··· Reading text

On Wed, Oct 19, 2022 at 5:11 PM Wols Lists <antlists@youngman.org.uk> wrote:
>
> On 19/10/2022 22:00, Reindl Harald wrote:
> >
> >
> > Am 19.10.22 um 21:30 schrieb Umang Agarwalla:
> >> Hello all,
> >>
> >> We run Linux RAID 10 in our production with 8 SAS HDDs 7200RPM.
> >> We recently got to know from the application owners that the writes on
> >> these machines get affected when there is one failed drive in this
> >> RAID10 setup, but unfortunately we do not have much data around to
> >> prove this and exactly replicate this in production.
> >>
> >> Wanted to know from the people of this mailing list if they have ever
> >> come across any such issues.
> >> Theoretically as per my understanding a RAID10 with even a failed
> >> drive should be able to handle all the production traffic without any
> >> issues. Please let me know if my understanding of this is correct or
> >> not.
> >
> > "without any issue" is nonsense by common sense
>
> No need for the sark. And why shouldn't it be "without any issue"?
> Common sense is usually mistaken. And common sense says to me the exact
> opposite - with a drive missing that's one fewer write, so if anything
> it should be quicker.
>
> Given that - on the system my brother was using - the ops guys didn't
> notice their raid-6 was missing TWO drives, it seems like lost drives
> aren't particularly noticeable by their absence ...
>
> Okay, with a drive missing it's DANGEROUS, but it should not have any
> noticeable impact on a production system until you replace the drive and
> it's rebuilding.
>
> Unfortunately, I don't know enough to say whether a missing drive would,
> or should, impact performance.
>
> Cheers,
> Wol

······
··· Given information

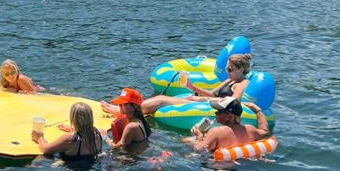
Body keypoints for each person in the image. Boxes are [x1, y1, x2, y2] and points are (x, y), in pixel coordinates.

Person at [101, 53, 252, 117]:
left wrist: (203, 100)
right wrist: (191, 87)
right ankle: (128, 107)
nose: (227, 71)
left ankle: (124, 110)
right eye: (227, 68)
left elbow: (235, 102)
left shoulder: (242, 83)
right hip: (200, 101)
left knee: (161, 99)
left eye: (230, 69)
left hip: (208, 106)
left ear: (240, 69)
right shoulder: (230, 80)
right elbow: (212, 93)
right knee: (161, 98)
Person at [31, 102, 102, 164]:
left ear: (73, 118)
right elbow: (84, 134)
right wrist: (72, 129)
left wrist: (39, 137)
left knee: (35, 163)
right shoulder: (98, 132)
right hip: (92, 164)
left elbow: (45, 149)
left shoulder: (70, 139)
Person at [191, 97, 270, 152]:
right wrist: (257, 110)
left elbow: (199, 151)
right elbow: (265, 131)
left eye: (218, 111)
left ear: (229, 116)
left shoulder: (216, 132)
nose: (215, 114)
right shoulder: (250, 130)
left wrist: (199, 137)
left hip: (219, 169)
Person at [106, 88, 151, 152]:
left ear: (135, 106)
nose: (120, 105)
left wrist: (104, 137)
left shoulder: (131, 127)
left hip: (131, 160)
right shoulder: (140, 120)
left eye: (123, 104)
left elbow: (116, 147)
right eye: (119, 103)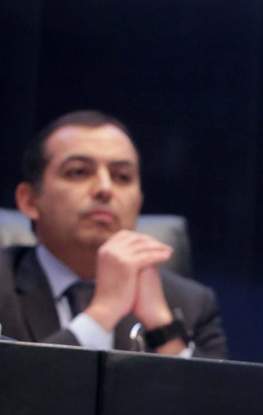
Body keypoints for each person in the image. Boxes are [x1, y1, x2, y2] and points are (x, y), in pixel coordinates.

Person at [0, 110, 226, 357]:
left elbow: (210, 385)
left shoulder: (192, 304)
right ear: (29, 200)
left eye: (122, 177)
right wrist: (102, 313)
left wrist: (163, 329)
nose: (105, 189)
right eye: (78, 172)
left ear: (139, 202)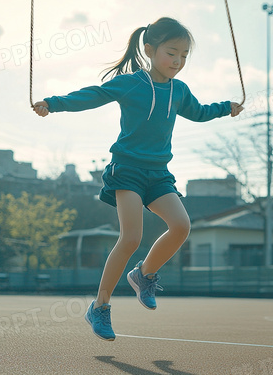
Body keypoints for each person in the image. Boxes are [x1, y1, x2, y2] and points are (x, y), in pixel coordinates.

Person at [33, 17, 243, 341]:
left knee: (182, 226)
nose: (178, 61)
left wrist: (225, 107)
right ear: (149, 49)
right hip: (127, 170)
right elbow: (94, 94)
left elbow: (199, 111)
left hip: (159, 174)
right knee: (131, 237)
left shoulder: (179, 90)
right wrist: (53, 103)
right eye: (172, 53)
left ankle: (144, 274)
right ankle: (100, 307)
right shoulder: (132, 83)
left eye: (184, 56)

······
··· Given information

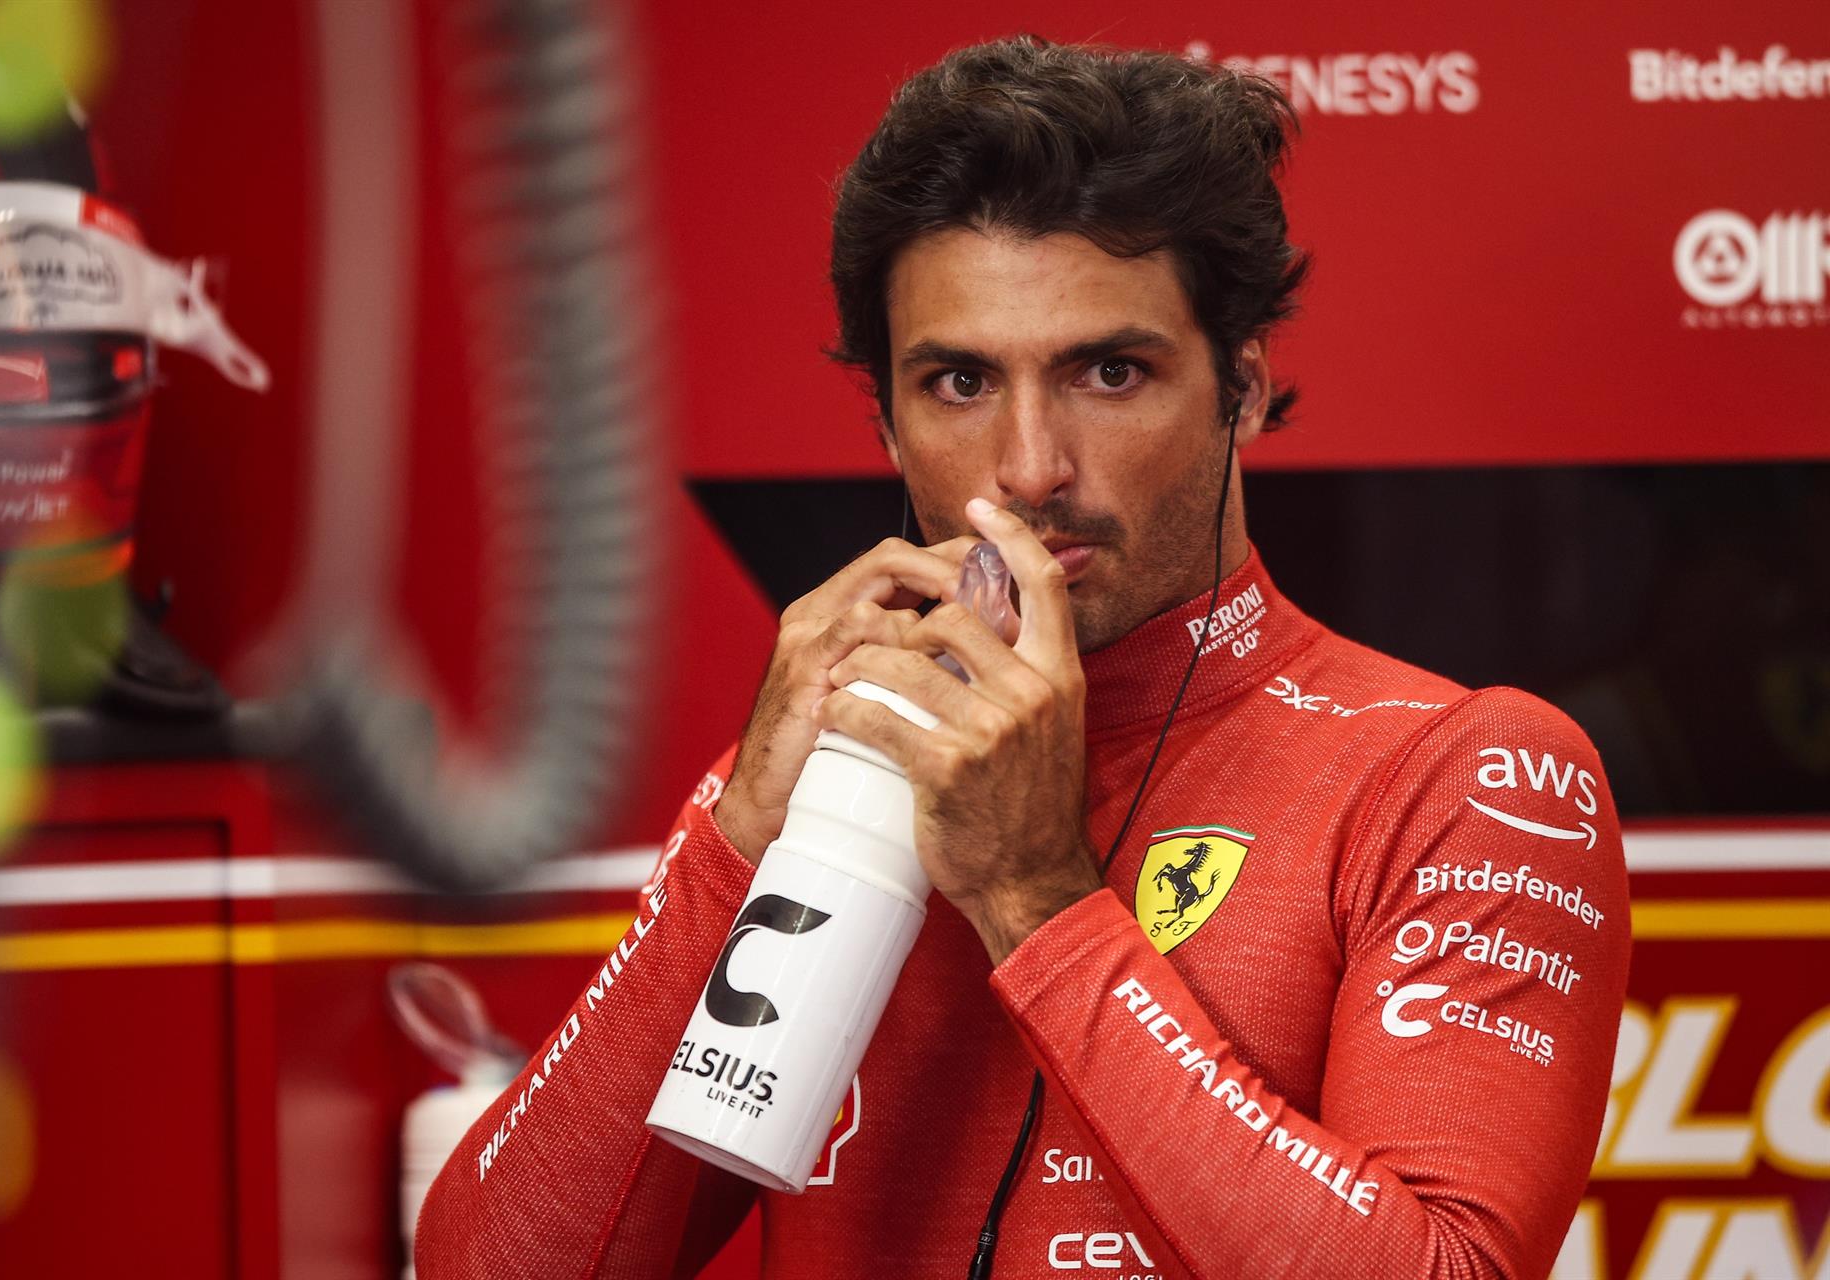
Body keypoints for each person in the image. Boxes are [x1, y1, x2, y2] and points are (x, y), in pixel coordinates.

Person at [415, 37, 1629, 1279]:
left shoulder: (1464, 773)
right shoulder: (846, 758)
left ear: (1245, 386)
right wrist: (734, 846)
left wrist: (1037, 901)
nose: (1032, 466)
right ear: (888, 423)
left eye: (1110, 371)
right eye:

······
··· Given information

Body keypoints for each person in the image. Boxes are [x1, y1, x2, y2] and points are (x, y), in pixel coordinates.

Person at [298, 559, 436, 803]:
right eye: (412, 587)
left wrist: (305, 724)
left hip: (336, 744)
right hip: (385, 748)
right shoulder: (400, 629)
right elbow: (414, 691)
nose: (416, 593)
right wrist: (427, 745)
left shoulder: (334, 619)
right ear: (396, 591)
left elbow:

······

# Exercise instructions
(A) Retype the passage of the RAID thread starting at "On Wed, Oct" and ending at "SAS HDDs 7200RPM.".
(B) Render this sentence from the RAID thread in Spanish: "Unfortunately, I don't know enough to say whether a missing drive would, or should, impact performance."

# Expected results
(A)
On Wed, Oct 19, 2022 at 5:11 PM Wols Lists <antlists@youngman.org.uk> wrote:
>
> On 19/10/2022 22:00, Reindl Harald wrote:
> >
> >
> > Am 19.10.22 um 21:30 schrieb Umang Agarwalla:
> >> Hello all,
> >>
> >> We run Linux RAID 10 in our production with 8 SAS HDDs 7200RPM.

(B) Lamentablemente, no sé lo suficiente para decir si un disco faltante afectaría, o debería afectar, al rendimiento.